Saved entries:
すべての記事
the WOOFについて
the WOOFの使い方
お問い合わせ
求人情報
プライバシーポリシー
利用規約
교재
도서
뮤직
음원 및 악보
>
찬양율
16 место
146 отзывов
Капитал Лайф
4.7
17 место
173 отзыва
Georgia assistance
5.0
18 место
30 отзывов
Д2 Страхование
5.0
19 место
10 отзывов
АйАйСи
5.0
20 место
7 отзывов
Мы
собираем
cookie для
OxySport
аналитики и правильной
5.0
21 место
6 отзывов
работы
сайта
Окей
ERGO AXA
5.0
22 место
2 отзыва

What you should do: Show each line of the listing that contains the string "место". Matches must have the same case.

Reply to the task:
16 место
17 место
18 место
19 место
20 место
21 место
22 место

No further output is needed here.